What is important to know is that there is always a point where we stop
developing and decided that we will pass to another thing. Either because
we get fed up or because our boss tell us that we should do xxx instead of
continuing the development of an internal utility.
In this case we stop the first development now. See the exercises for
the many ways as to how we could improve this simple program.
Exercises:
1: This filter can read from stdin and write to stdout. Add a command line
option to specify the name of an output file. How many changes you would
need to do in the code to implement that?
2: The program can store a string several times. What would be needed to
avoid that? What data structure would you recommend?
3: Implement the concatenation of strings, i.e.
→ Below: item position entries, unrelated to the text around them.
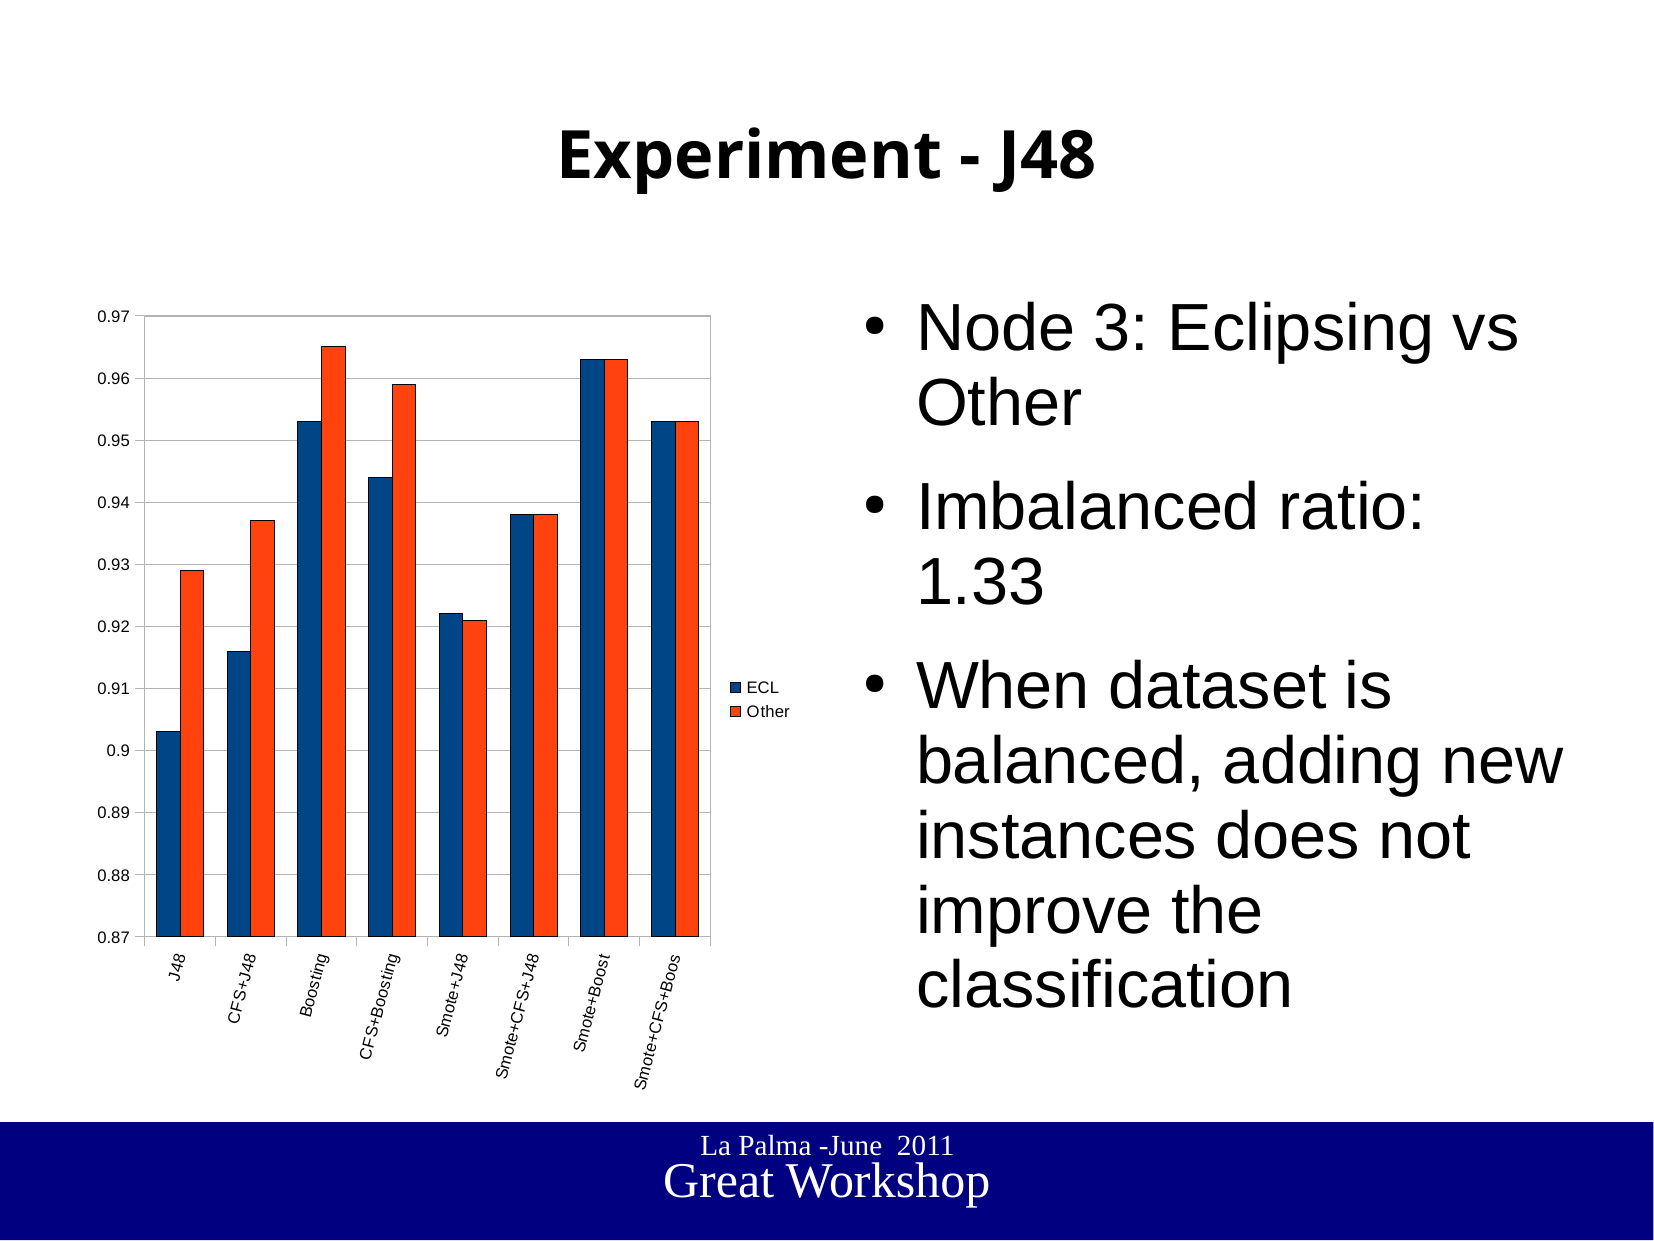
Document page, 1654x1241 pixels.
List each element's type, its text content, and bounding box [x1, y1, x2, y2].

chart [82, 290, 809, 1109]
list Node 3: Eclipsing vs Other Imbalanced ratio: 1.33 When dataset is balanced, adding new instances does not improve the classification [845, 290, 1572, 1094]
title Experiment - J48 [82, 56, 1571, 250]
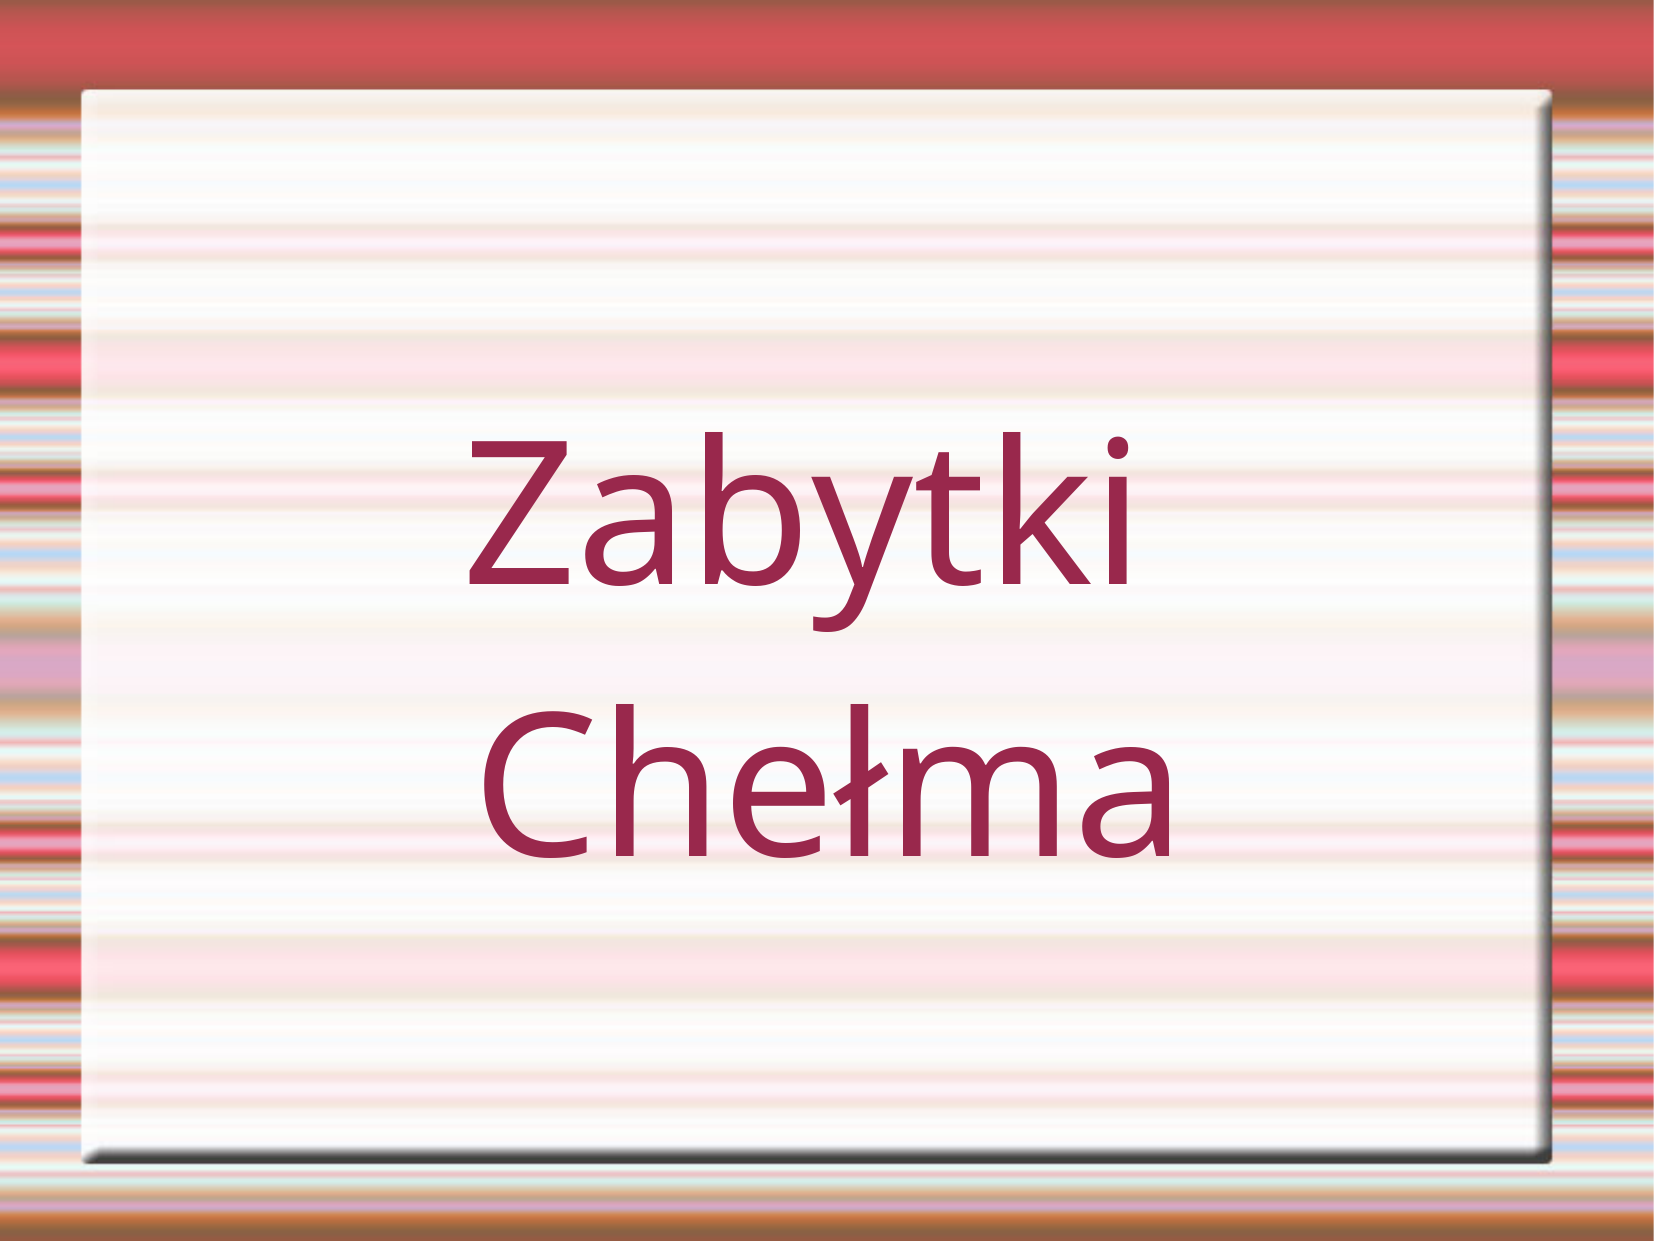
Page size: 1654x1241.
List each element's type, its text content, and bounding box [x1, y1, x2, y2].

picture [0, 0, 1654, 1241]
subtitle Zabytki Chełma [123, 252, 1536, 1034]
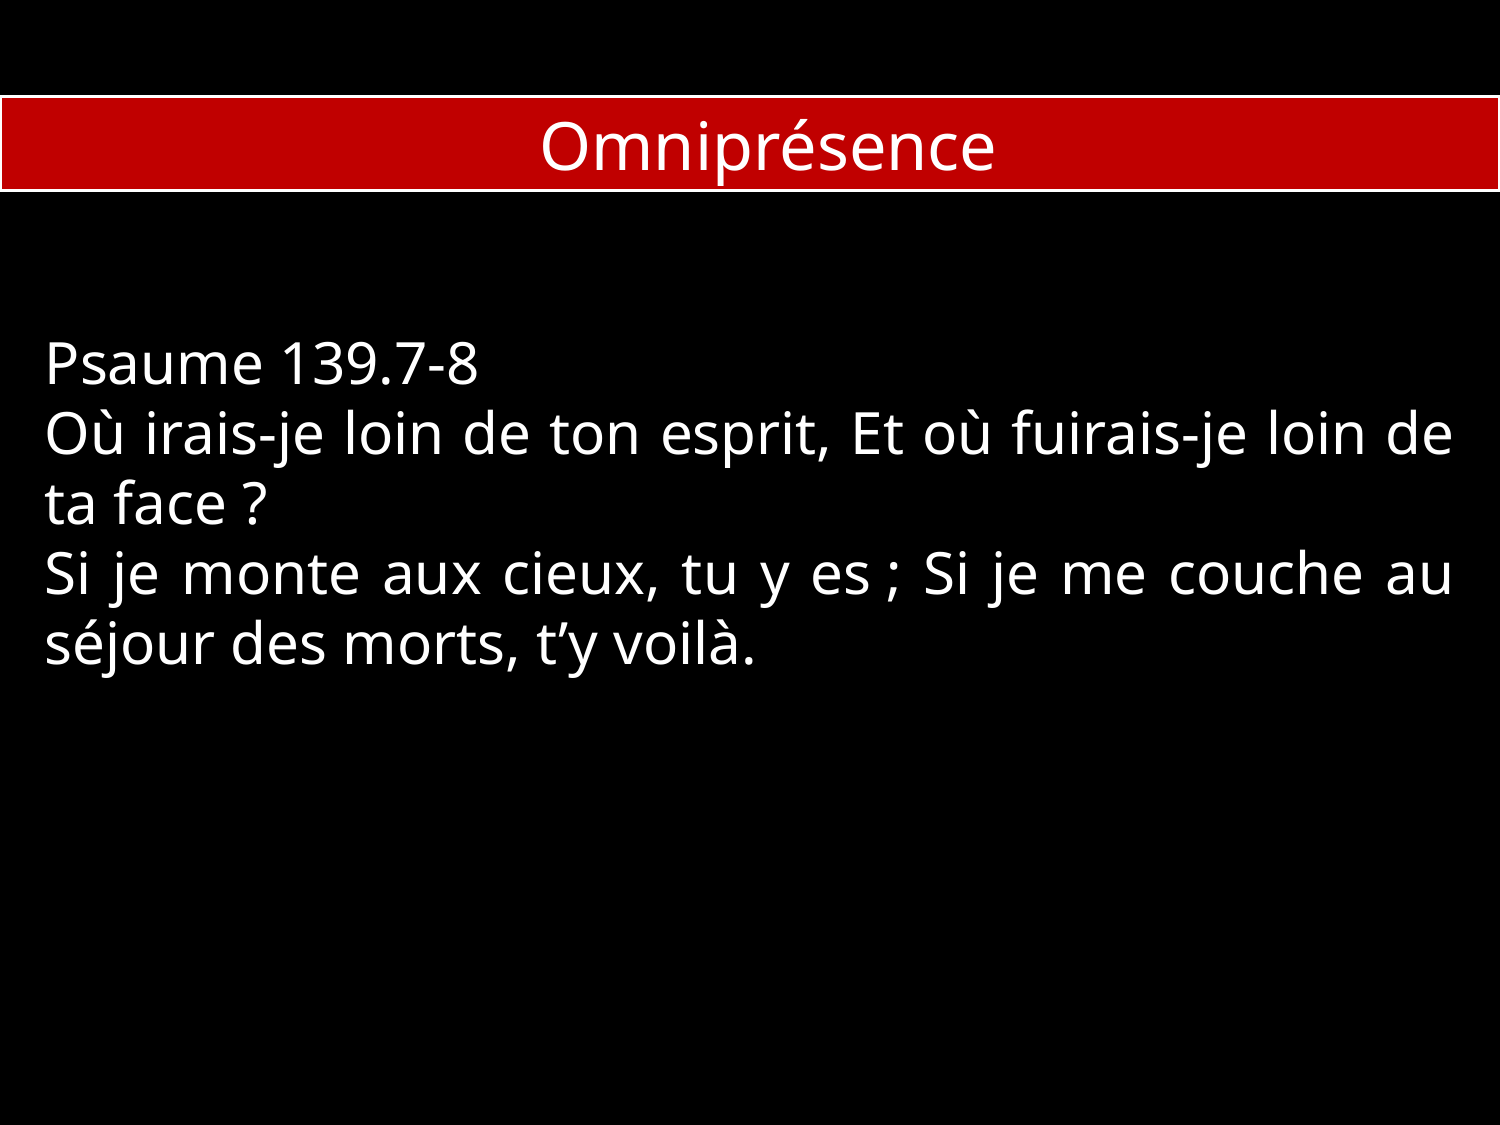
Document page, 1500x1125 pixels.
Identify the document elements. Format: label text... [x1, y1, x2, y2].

"String1" "String2" --> "String1String2"
4: Seeing in the code
printf(StringTable[21]);
is not very easy to follow. Implement the change so that we would have
instead in the output:
// StringTable[21]--> "Please enter the file name"
printf(StringTable[21]);
i.e. each line would be preceeded with one or several comment lines that
describe the strings being used.
5: Add an option so that the name of the string table can be changed from
"StringTable" to some other name. The reason is that a user complained
that the "new" string table destroyed her program: she had a
"StringTable"
variable in her program!
How could you do this change automatically?
6: The program needs to be part of an IDE where the IDE will need to
call the program as a routine (not as an independent program).
What would be needed to do that? What do you think about the global
variables used in the original program?